The South American country overall has slightly boosted oil production and exports this year, helped by fewer outages and higher output by Chevron CVX.N under a U.S. license received in November.
But PDVSA’s lack of capital, U.S. sanctions since 2019, and poorly maintained infrastructure, including the upgraders the company uses to convert its extra heavy oil to exportable grades, put limits to what it can do to sustain the increases.
Venezuela’s oil exports in August dropped to about 544,000 barrels per day (bpd) from more than 877,000 bpd in July, according to LSEG Eikon vessel tracking data.
China remained the main destination for most of the OPEC member’s crude and fuel exports, including cargoes trans-shipped through Malaysia.
Chevron shipped some 147,000 bpd of crude to its refineries and to other U.S. buyers, below the 161,000 bpd exported in July.
Venezuela also exported some 214,000 tons of oil byproducts and petrochemicals, down from 412,000 tons in July, the data showed.
The two crude blending units of the Petrosinovensa project at Venezuela’s Orinoco Belt, operated by PDVSA and China National Petroleum Corp (CNPC), suffered outages that halted them last month. One resumed operations on Aug. 16, an internal PDVSA document showed.
At the Petropiar crude upgrader, operated by PDVSA and Chevron and that processes extra heavy oil, maintenance affected a vacuum distillation unit.

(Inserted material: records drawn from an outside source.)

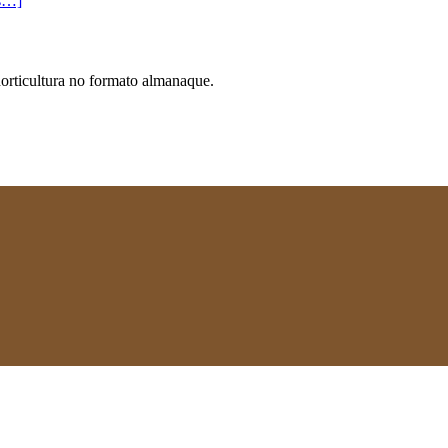
s…]
horticultura no formato almanaque.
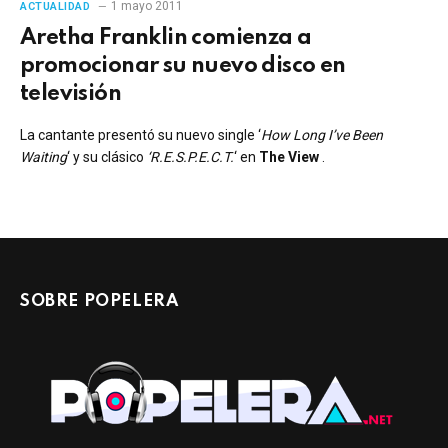
1 mayo 2011
ACTUALIDAD
Aretha Franklin comienza a
promocionar su nuevo disco en
televisión
La cantante presentó su nuevo single ‘
How Long I’ve Been
Waiting
‘ y su clásico
‘R.E.S.P.E.C.T.
‘ en
The View
.
SOBRE POPELERA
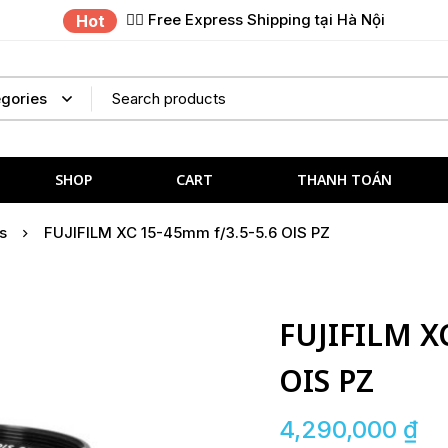
✌🏼 Free Express Shipping tại Hà Nội
Hot
SHOP
CART
THANH TOÁN
s
FUJIFILM XC 15-45mm f/3.5-5.6 OIS PZ
FUJIFILM X
OIS PZ
4,290,000
₫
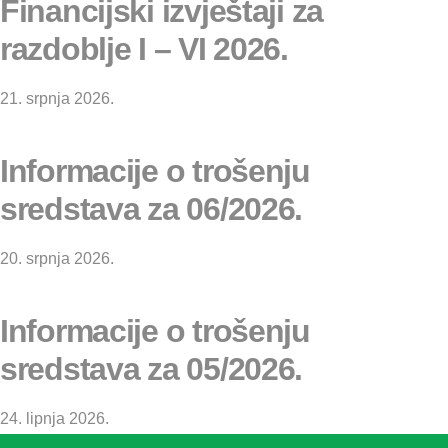
Financijski izvještaji za
razdoblje I – VI 2026.
21. srpnja 2026.
Informacije o trošenju
sredstava za 06/2026.
20. srpnja 2026.
Informacije o trošenju
sredstava za 05/2026.
24. lipnja 2026.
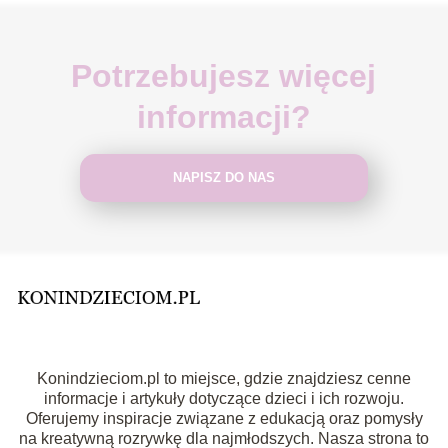
Potrzebujesz więcej
informacji?
NAPISZ DO NAS
Konindzieciom.pl to miejsce, gdzie znajdziesz cenne
informacje i artykuły dotyczące dzieci i ich rozwoju.
Oferujemy inspiracje związane z edukacją oraz pomysły
na kreatywną rozrywkę dla najmłodszych. Nasza strona to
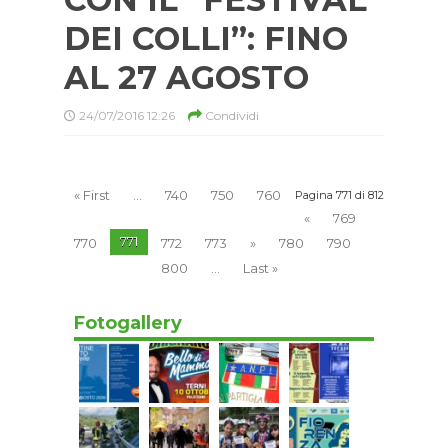
DEI COLLI”: FINO
AL 27 AGOSTO
24/07/2016 12:26
Condividi
« First
...
740
750
760
Pagina 771 di 812
«
769
771
770
772
773
»
780
790
800
...
Last »
Fotogallery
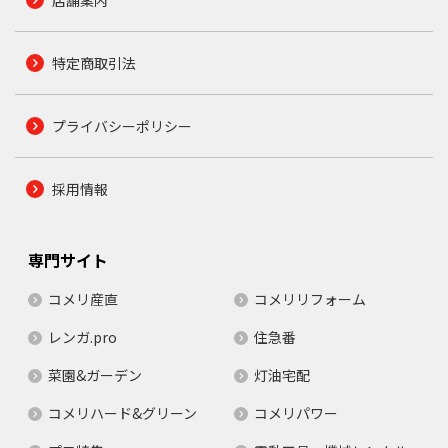
店舗案内
特定商取引法
プライバシーポリシー
採用情報
専門サイト
コメリ産直
コメリリフォーム
レンガ.pro
住急番
菜園&ガーデン
灯油宅配
コメリハード&グリーン
コメリパワー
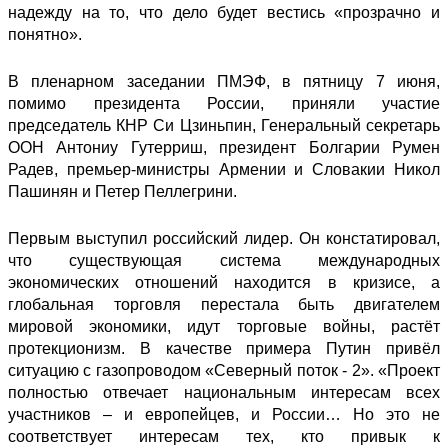
надежду на то, что дело будет вестись «прозрачно и
понятно».
В пленарном заседании ПМЭФ, в пятницу 7 июня,
помимо президента России, приняли участие
председатель КНР Си Цзиньпин, Генеральный секретарь
ООН Антониу Гутерриш, президент Болгарии Румен
Радев, премьер-министры Армении и Словакии Никол
Пашинян и Петер Пеллегрини.
Первым
выступил
российский лидер. Он констатировал,
что существующая система международных
экономических отношений находится в кризисе, а
глобальная торговля перестала быть двигателем
мировой экономики, идут торговые войны, растёт
протекционизм. В качестве примера Путин привёл
ситуацию с газопроводом «Северный поток - 2». «Проект
полностью отвечает национальным интересам всех
участников – и европейцев, и России… Но это не
соответствует интересам тех, кто привык к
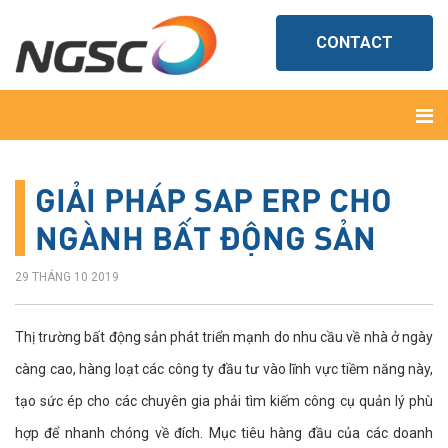
CONTACT
GIẢI PHÁP SAP ERP CHO
NGÀNH BẤT ĐỘNG SẢN
29 THÁNG 10 2019
Thị trường bất động sản phát triển mạnh do nhu cầu về nhà ở ngày
càng cao, hàng loạt các công ty đầu tư vào lĩnh vực tiềm năng này,
tạo sức ép cho các chuyên gia phải tìm kiếm công cụ quản lý phù
hợp để nhanh chóng về đích. Mục tiêu hàng đầu của các doanh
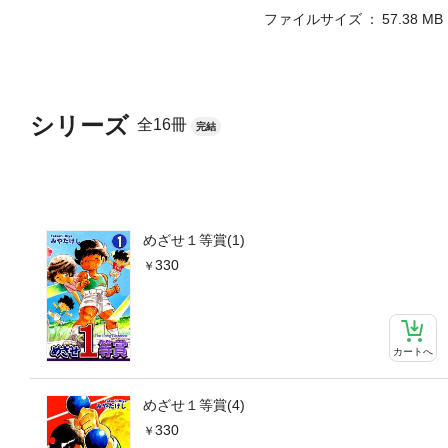
ファイルサイズ
57.38 MB
シリーズ
全16冊
完結
めざせ１等賞(1)
330
カートへ
めざせ１等賞(4)
330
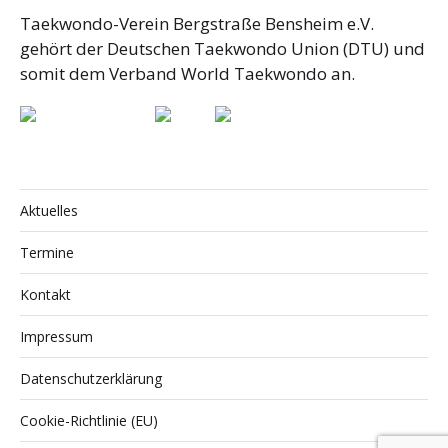
Taekwondo-Verein Bergstraße Bensheim e.V.
gehört der Deutschen Taekwondo Union (DTU) und
somit dem Verband World Taekwondo an.
Aktuelles
Termine
Kontakt
Impressum
Datenschutzerklärung
Cookie-Richtlinie (EU)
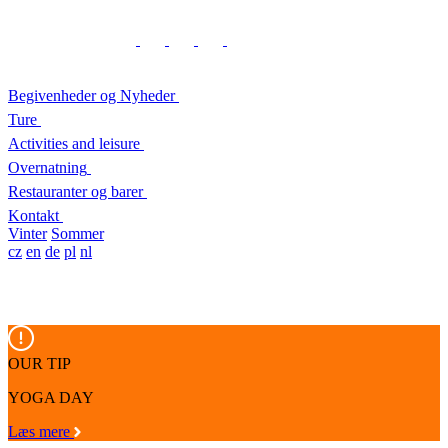
Begivenheder og Nyheder
Ture
Activities and leisure
Overnatning
Restauranter og barer
Kontakt
Vinter
Sommer
cz
en
de
pl
nl
OUR TIP
YOGA DAY
Læs mere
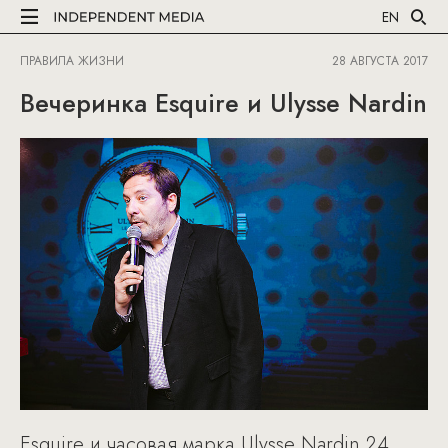
EN
ПРАВИЛА ЖИЗНИ
28 АВГУСТА 2017
Вечеринка Esquire и Ulysse Nardin
Esquire и часовая марка Ulysse Nardin 24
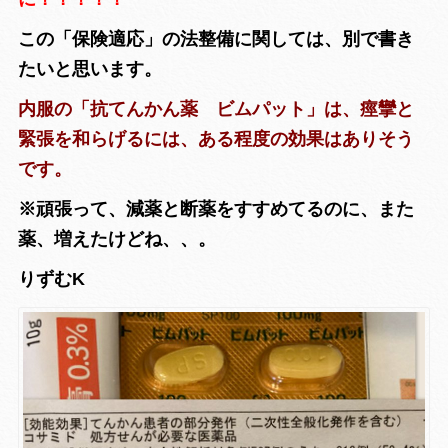
この「保険適応」の法整備に関しては、別で書き
たいと思います。
内服の「抗てんかん薬 ビムパット」は、痙攣と
緊張を和らげるには、ある程度の効果はありそう
です。
※頑張って、減薬と断薬をすすめてるのに、また
薬、増えたけどね、、。
りずむK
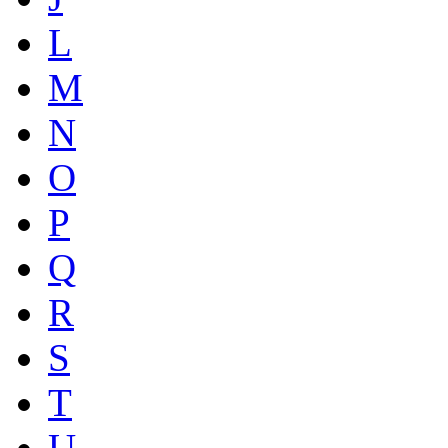
L
M
N
O
P
Q
R
S
T
U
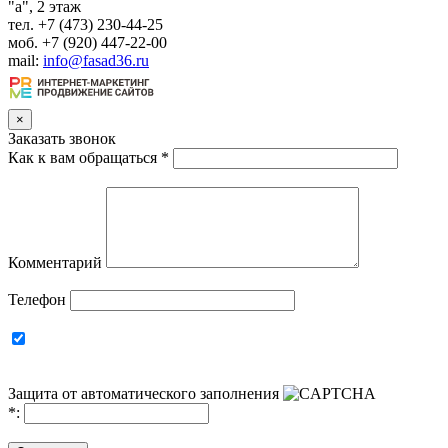
"а", 2 этаж
тел. +7 (473) 230-44-25
моб. +7 (920) 447-22-00
mail:
info@fasad36.ru
×
Заказать звонок
Как к вам обращаться
*
Комментарий
Телефон
Защита от автоматического заполнения
*
:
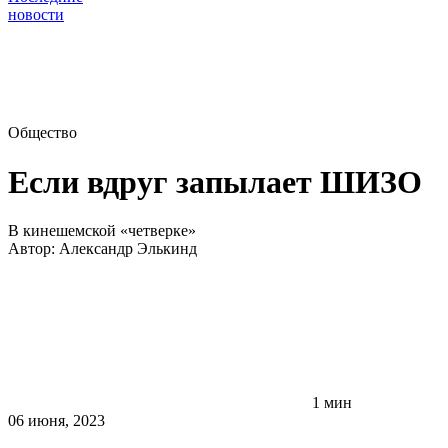
новости
Общество
Если вдруг запылает ШИЗО
В кинешемской «четверке»
Автор:
Александр Элькинд
1 мин
06 июня, 2023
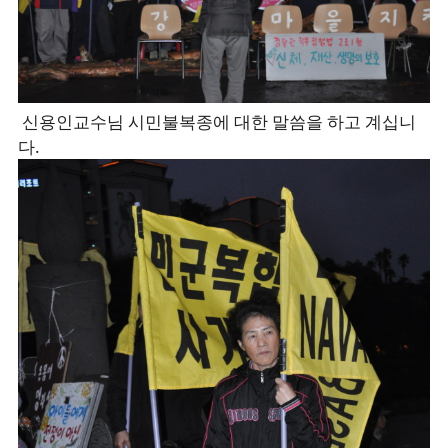
신용인교수님 시민불복종에 대한 말씀을 하고 계십니
다.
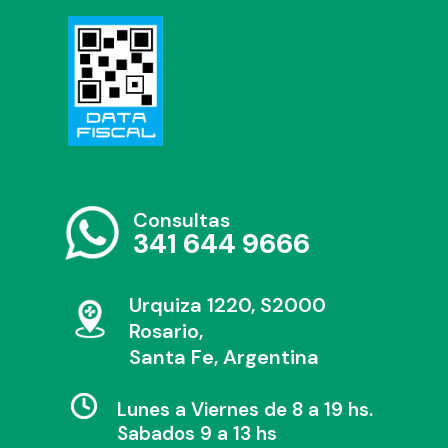
Consultas
341 644 9666
Urquiza 1220, S2000
Rosario,
Santa Fe, Argentina
Lunes a Viernes de 8 a 19 hs.
Sabados 9 a 13 hs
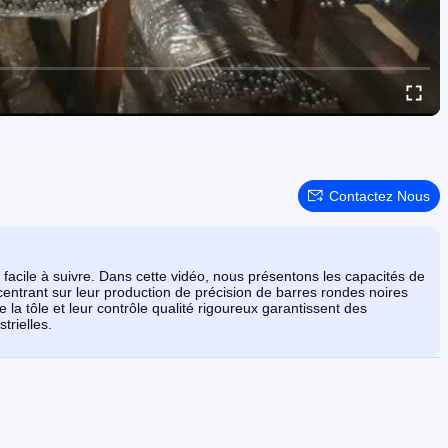
Contactez Nous
 facile à suivre. Dans cette vidéo, nous présentons les capacités de
ntrant sur leur production de précision de barres rondes noires
 la tôle et leur contrôle qualité rigoureux garantissent des
trielles.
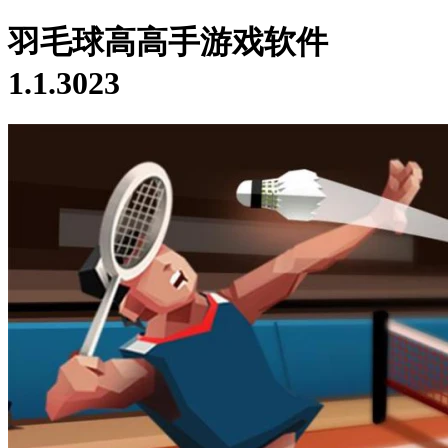
羽毛球高高手游戏软件
1.1.3023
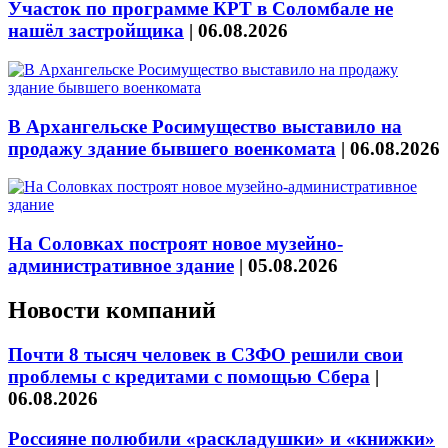
Участок по программе КРТ в Соломбале не
нашёл застройщика
|
06.08.2026
В Архангельске Росимущество выставило на
продажу здание бывшего военкомата
|
06.08.2026
На Соловках построят новое музейно-
административное здание
|
05.08.2026
Новости компаний
Почти 8 тысяч человек в СЗФО решили свои
проблемы с кредитами с помощью Сбера
|
06.08.2026
Россияне полюбили «раскладушки» и «книжки»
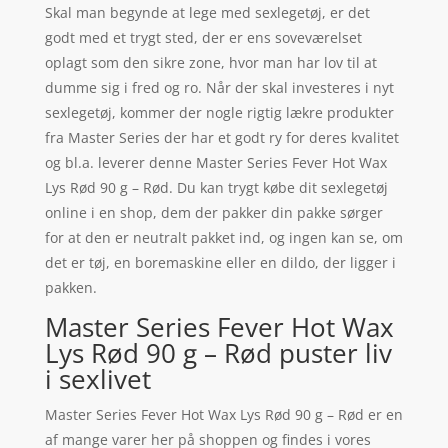
Skal man begynde at lege med sexlegetøj, er det
godt med et trygt sted, der er ens soveværelset
oplagt som den sikre zone, hvor man har lov til at
dumme sig i fred og ro. Når der skal investeres i nyt
sexlegetøj, kommer der nogle rigtig lækre produkter
fra Master Series der har et godt ry for deres kvalitet
og bl.a. leverer denne Master Series Fever Hot Wax
Lys Rød 90 g – Rød. Du kan trygt købe dit sexlegetøj
online i en shop, dem der pakker din pakke sørger
for at den er neutralt pakket ind, og ingen kan se, om
det er tøj, en boremaskine eller en dildo, der ligger i
pakken.
Master Series Fever Hot Wax
Lys Rød 90 g – Rød puster liv
i sexlivet
Master Series Fever Hot Wax Lys Rød 90 g – Rød er en
af mange varer her på shoppen og findes i vores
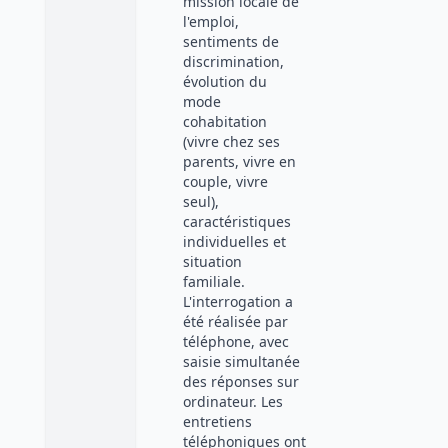
mission locale de
l'emploi,
sentiments de
discrimination,
évolution du
mode
cohabitation
(vivre chez ses
parents, vivre en
couple, vivre
seul),
caractéristiques
individuelles et
situation
familiale.
L'interrogation a
été réalisée par
téléphone, avec
saisie simultanée
des réponses sur
ordinateur. Les
entretiens
téléphoniques ont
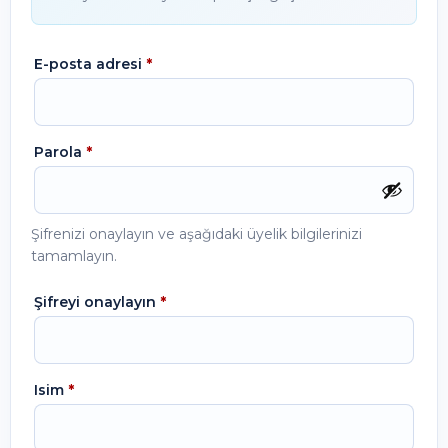
E-posta adresi
*
Parola
*
Şifrenizi onaylayın ve aşağıdaki üyelik bilgilerinizi
tamamlayın.
Şifreyi onaylayın
*
Isim
*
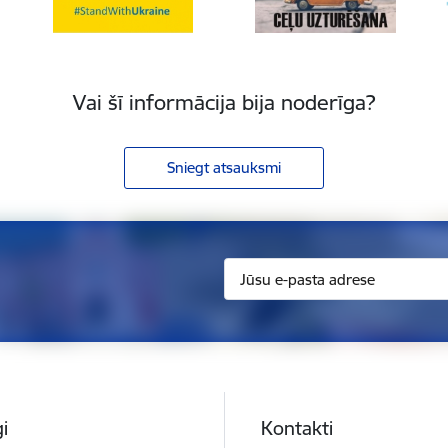
Vai šī informācija bija noderīga?
Sniegt atsauksmi
i
Kontakti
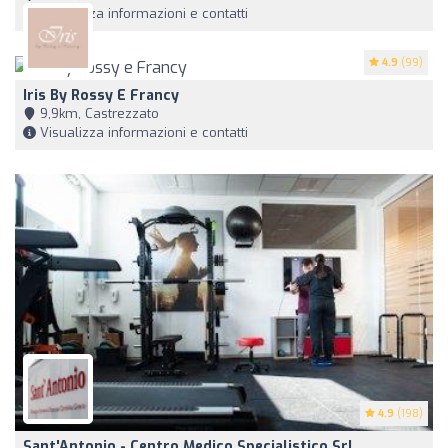
Visualizza informazioni e contatti
4.9
(99)
Iris By Rossy E Francy
9,9km, Castrezzato
Visualizza informazioni e contatti
4.9
(198)
Sant'Antonio - Centro Medico Specialistico Srl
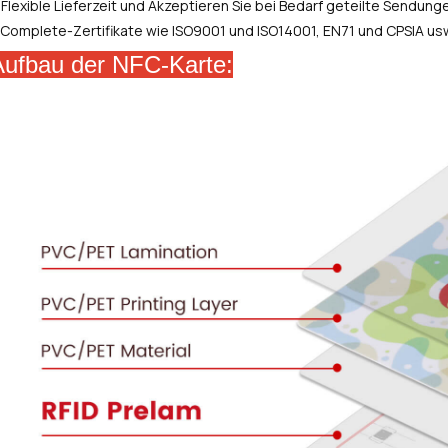
.Flexible Lieferzeit und Akzeptieren Sie bei Bedarf geteilte Sendung
.Complete-Zertifikate wie ISO9001 und ISO14001, EN71 und CPSIA us
Aufbau der NFC-Karte:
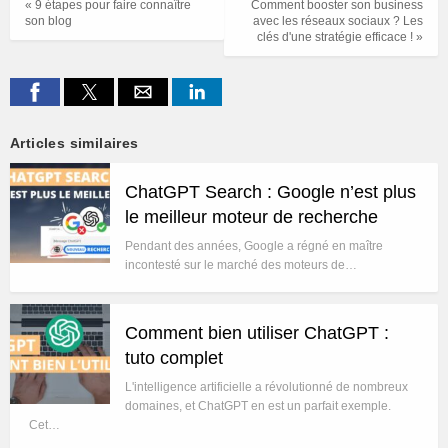
« 9 étapes pour faire connaître
Comment booster son business
son blog
avec les réseaux sociaux ? Les
clés d'une stratégie efficace ! »
Articles similaires
ChatGPT Search : Google n’est plus
le meilleur moteur de recherche
Pendant des années, Google a régné en maître
incontesté sur le marché des moteurs de…
Comment bien utiliser ChatGPT :
tuto complet
L'intelligence artificielle a révolutionné de nombreux
domaines, et ChatGPT en est un parfait exemple.
Cet…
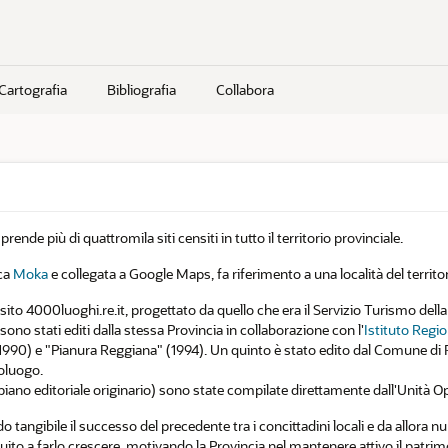
Cartografia
Bibliografia
Collabora
de più di quattromila siti censiti in tutto il territorio provinciale.
ica
Moka
e collegata a Google Maps, fa riferimento a una località del territor
to 4000luoghi.re.it, progettato da quello che era il Servizio Turismo della 
sono stati editi dalla stessa Provincia in collaborazione con l'
Istituto Regio
1990) e "Pianura Reggiana" (1994). Un quinto è stato edito dal Comune di R
poluogo.
piano editoriale originario) sono state compilate direttamente dall'Unità O
o tangibile il successo del precedente tra i concittadini locali e da allora 
ibuito a farlo crescere, motivando la Provincia nel mantenere attivo il pat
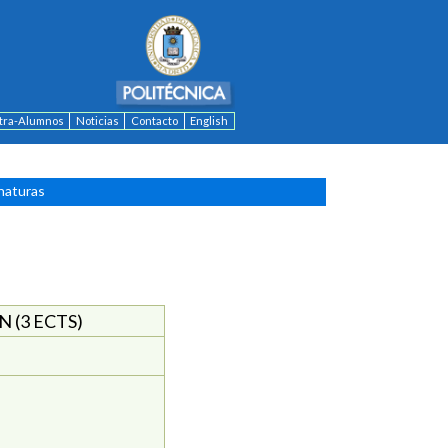
ntra-Alumnos
Noticias
Contacto
English
naturas
 (3 ECTS)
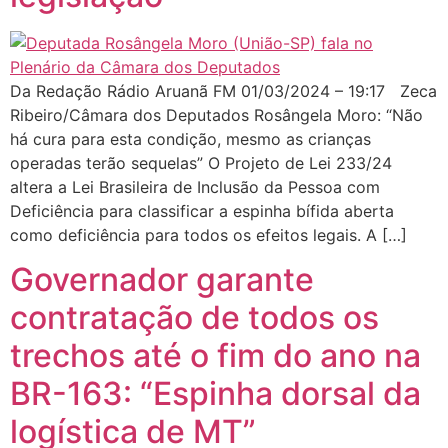
Da Redação Rádio Aruanã FM 01/03/2024 – 19:17 Zeca
Ribeiro/Câmara dos Deputados Rosângela Moro: “Não
há cura para esta condição, mesmo as crianças
operadas terão sequelas” O Projeto de Lei 233/24
altera a Lei Brasileira de Inclusão da Pessoa com
Deficiência para classificar a espinha bífida aberta
como deficiência para todos os efeitos legais. A […]
Governador garante
contratação de todos os
trechos até o fim do ano na
BR-163: “Espinha dorsal da
logística de MT”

The facility fully resumed operations on Aug. 9, processing some 110,000 bpd since then.
The Petromona gas upgrader operated by PDVSA and Russia’s Roszarubezhneft ran out of diluents, which took it out of service last month. A fourth Orinoco upgrading facility, Petrocedeno, reduced crude processing due to problems with a boiler, the document showed.
However, PDVSA said on social media this week it was increasing output of its lighter crude grades. Venezuela produced a total of 810,000 bpd of crude in July, an 11% increase from January, according to official data.
PDVSA boosted shipments of crude, fuel oil, gasoline blend stock, and gas oil to some 65,000 bpd, from 53,000 bpd in July.
Venezuela also imported some 800,000 barrels of naphtha in August, including a cargo supplied by Chevron to its joint ventures and another provided by Italy’s Eni ENI.MI as part of an expanded oil swap.